Crowhurst

Crowhurst (2017)

Crowhurst first published by Sight & Sound, May 2018

Review: It begins near its end, with Donald Crowhurst (Justin Salinger) being informed by radio that he has just won the Golden Globe Trophy. This ought to be great news, but the look of grave horror on the mariner’s face is recognisable as the very same crestfallen expression that Michael Gove and Boris Johnson displayed the morning they learnt that they had been all too successful in persuading a majority of the British people to vote for Brexit. 

Simon Rumley‘s Crowhurst is based on the true story of an amateur sailor who, despite his inexperience, entered a competition to be either the first or at least the fastest to complete a non-stop solo circumnavigation of the globe. Realising early that his rush-job trimaran was not fit to leave the Atlantic, but under immense financial pressure to finish the race, Crowhurst decided to falsify his coordinates while merely loitering alone off the South American coast, eventually to rejoin his competitors when they returned and to come in last without losing honour or his home – but his plans came unstuck when his rivals all dropped out, leaving him the default winner.
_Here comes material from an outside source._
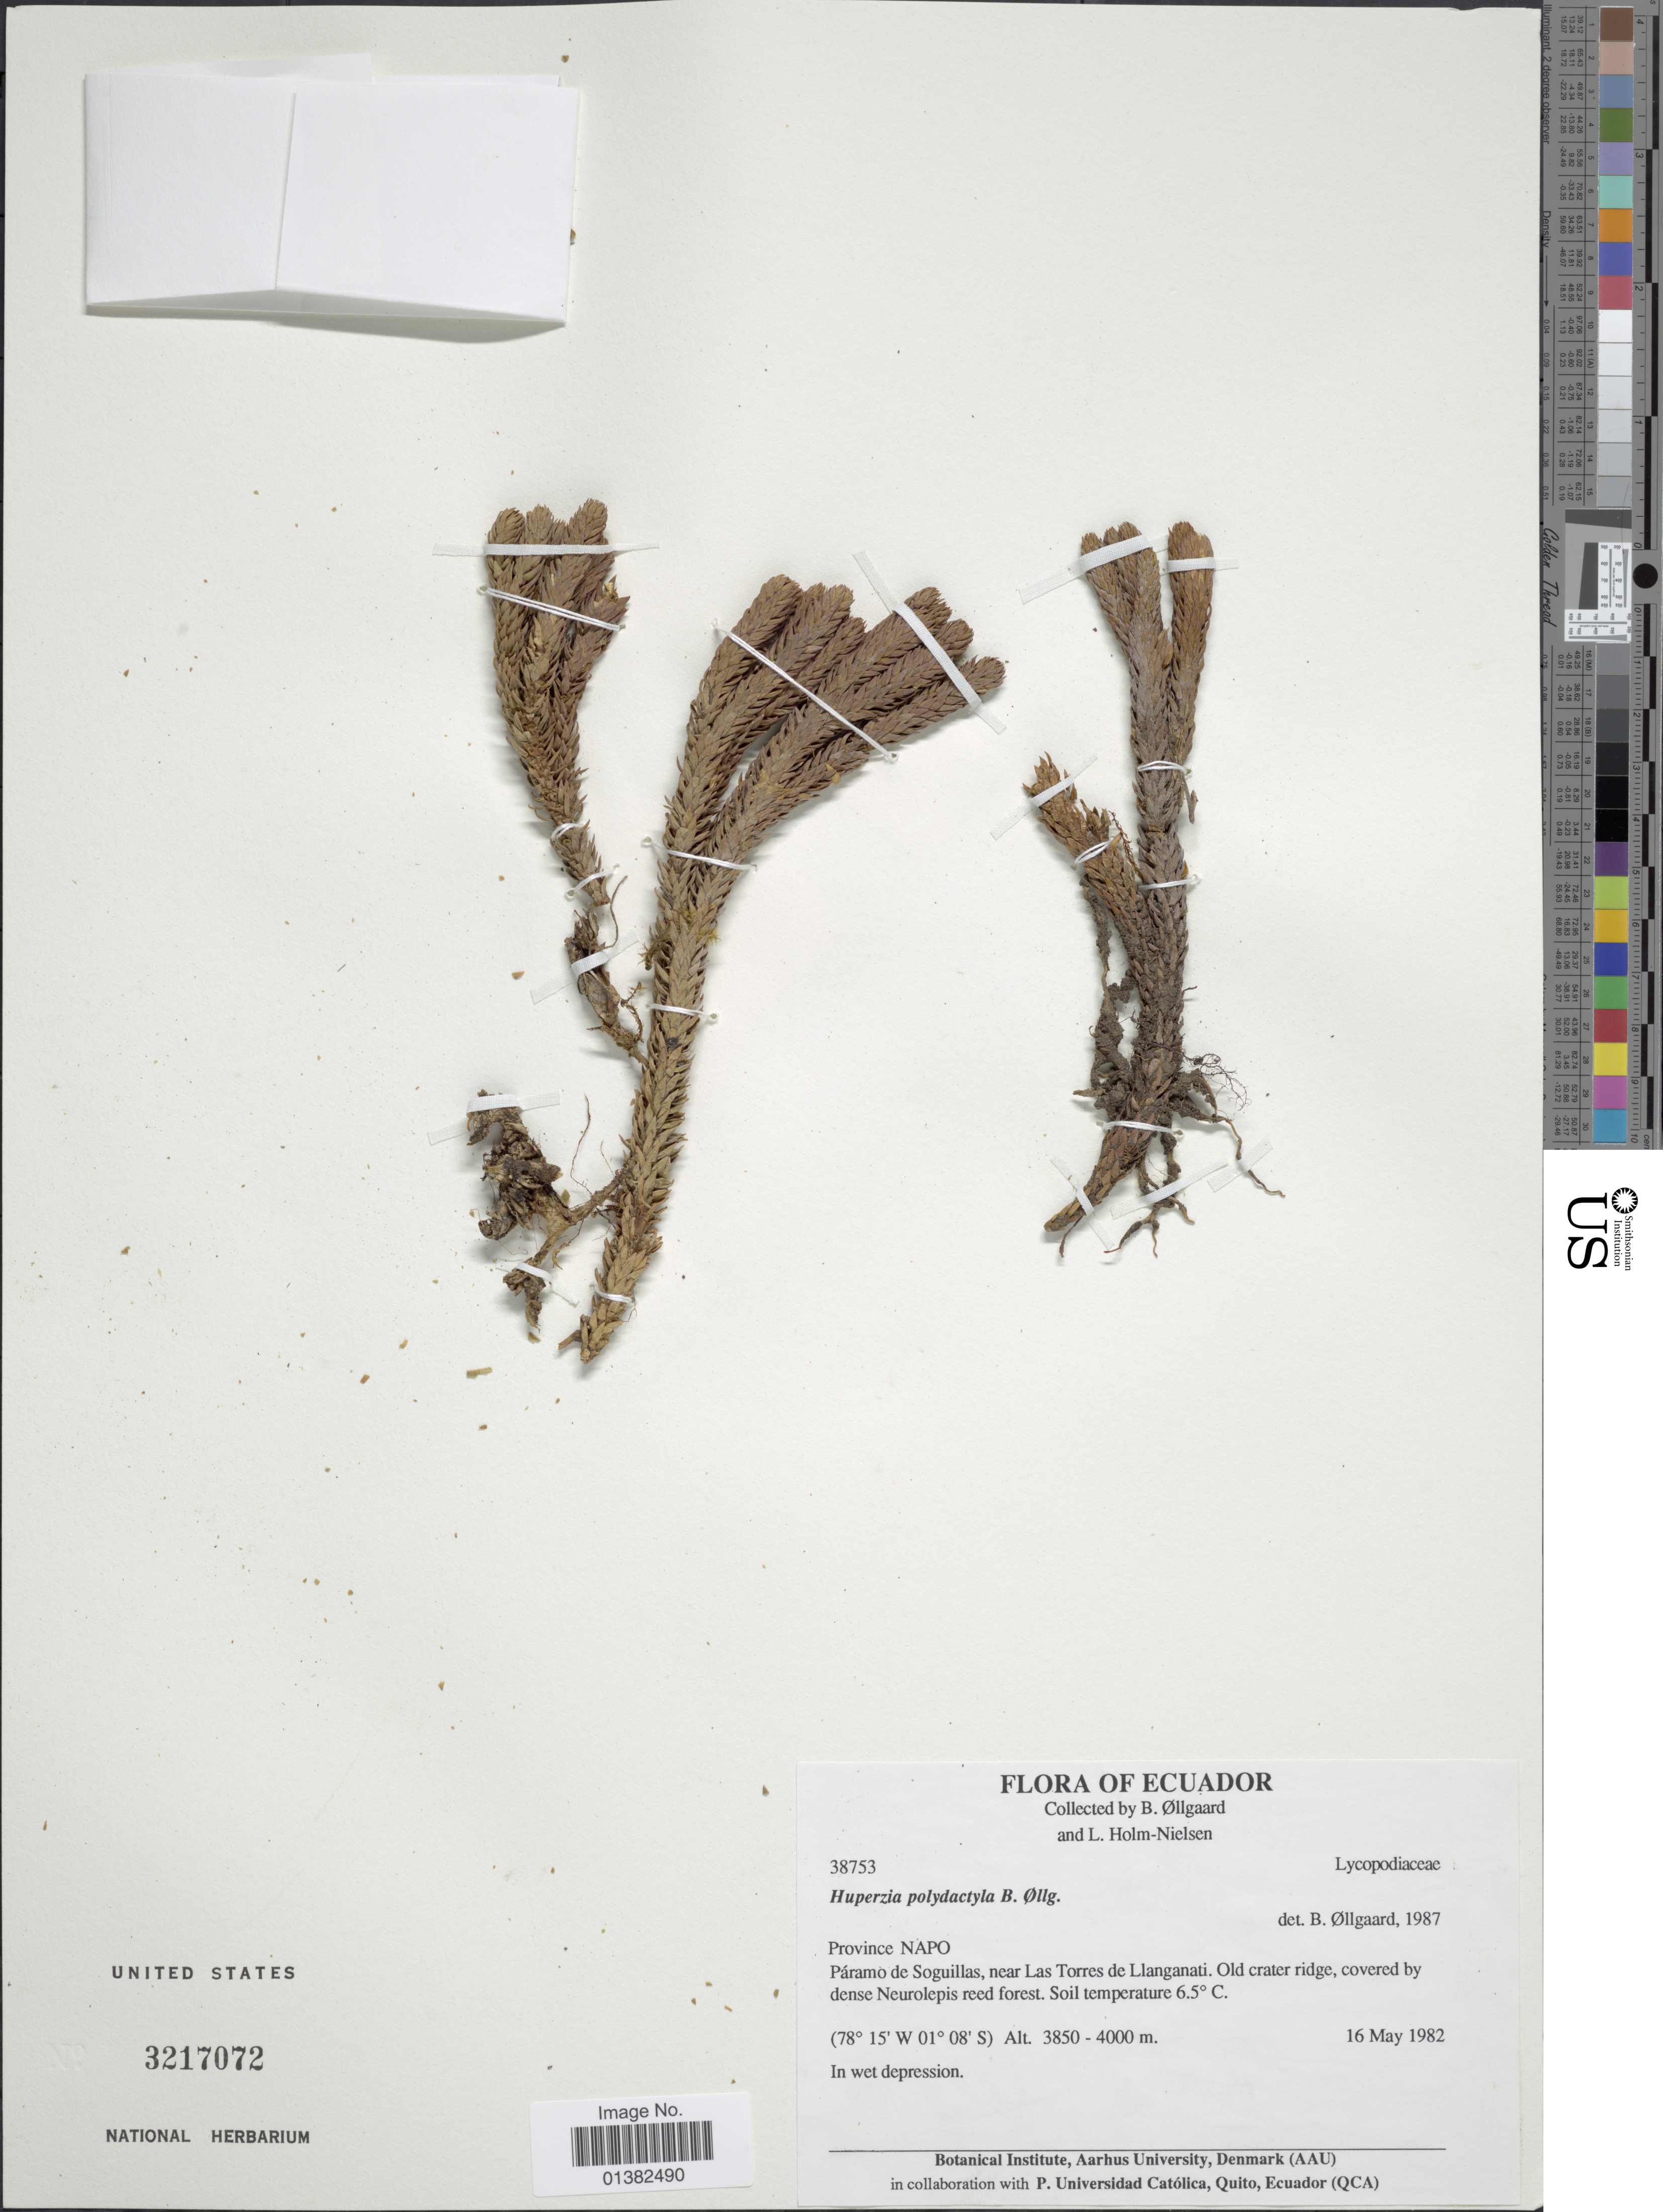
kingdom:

Distraught with solitude and shame, Crowhurst vanished, presumed drowned in an act of suicide, leaving behind his vessel and a logbook filled with his increasingly unhinged thoughts. 

Crowhurst was dubbed ‘the great British underdog’ by the press – a label which might equally be applied to Rumley’s film. For it too found itself racing James Marsh’s bigger-budgeted, starrier-casted The Mercy (2018) to tell Crowhurst’s story. Yet where Marsh’s film is a stuffily conventional biopic, Rumley‘s spikier, more challenging work tracks the fragmentation of Crowhurst’s storm-tossed mind with a gamut of in-camera effects: disorienting montages, split screens, colour filters. If Crowhurst opens with the sound of a ticking clock, and at first calibrates its mannered editing precisely to that strict chronological pulse, by the end the film’s careful rhythm has abandoned ship altogether, leaving in its place something altogether more spasmodic and heaving to mark Crowhurst’s own dislocation from time. It all plays as a glorious homage to the stylings and sensibilities of Nicholas Roeg, who had once intended to make his own version of Crowhurst’s maritime misadventure (and who serves here as executive producer).

Crowhurst may depict events unfolding in the late Sixties – and it may have been shot in 2015, long before the EU referendum – yet viewed now, Rumley‘s film is a resonant allegory for Brexit Britain. After all, Crowhurst too opts for self-imposed isolation. Sailing off under the Red Ensign in which later he will wrap himself (“Can’t sail around the world without a bloody Union Jack!”) and embodying a plucky if outmoded notion of English supremacy over the waves, all to the accompaniment of jingoistic anthems (Jerusalem, Rule Britannia, God Save the Queen) that are playing only in his delirious, fancy-filled head, he gets caught in both a leaky boat and a lie of his own making. Crowhurst is a timely tragic myth not just of English overreaching, but also of hubris, madness and catastrophe whose consequences are left for others.

Synopsis: 1968, England. With his invention the Navicator proving unprofitable, Donald Crowhurst decides that his best hope of making some money and promoting his business is to enter The Sunday Times Golden Globe Race, a competition (with cash prize) to circumnavigate the globe single-handedly without any stops. Despite the obvious misgivings of both his wife Clare and his lawyer, Crowhurst uses his business and home as collateral in a financing deal with caravan entrepreneur Stanley Best. Journalist Rodney Hallworth helps Crowhurst secure more funding from the community of Teignmouth. Experimental trimaran the Teignmouth Electron is built in a rush so that Crowhurst can set off on the competition’s closing date, 31 October.  

Crowhurst quickly realises that neither his vessel (which is constantly taking in water) nor he will survive the Roaring Forties – but if he turns back or pulls in, he will lose everything. So he decides to drift in the Atlantic while falsifying his coordinates to suggest that he is continuing on; if he rejoins the others when they round the Horn, nobody will scrutinise his records so long as he comes in last. Crowhurst discontinues all radio communications (including with Clare and his children). As all the other competitors pull out or are disqualified, Crowhurst learns that he has won by default. Driven mad by his isolation and checkmated by his own deceit, he vanishes from his boat forever.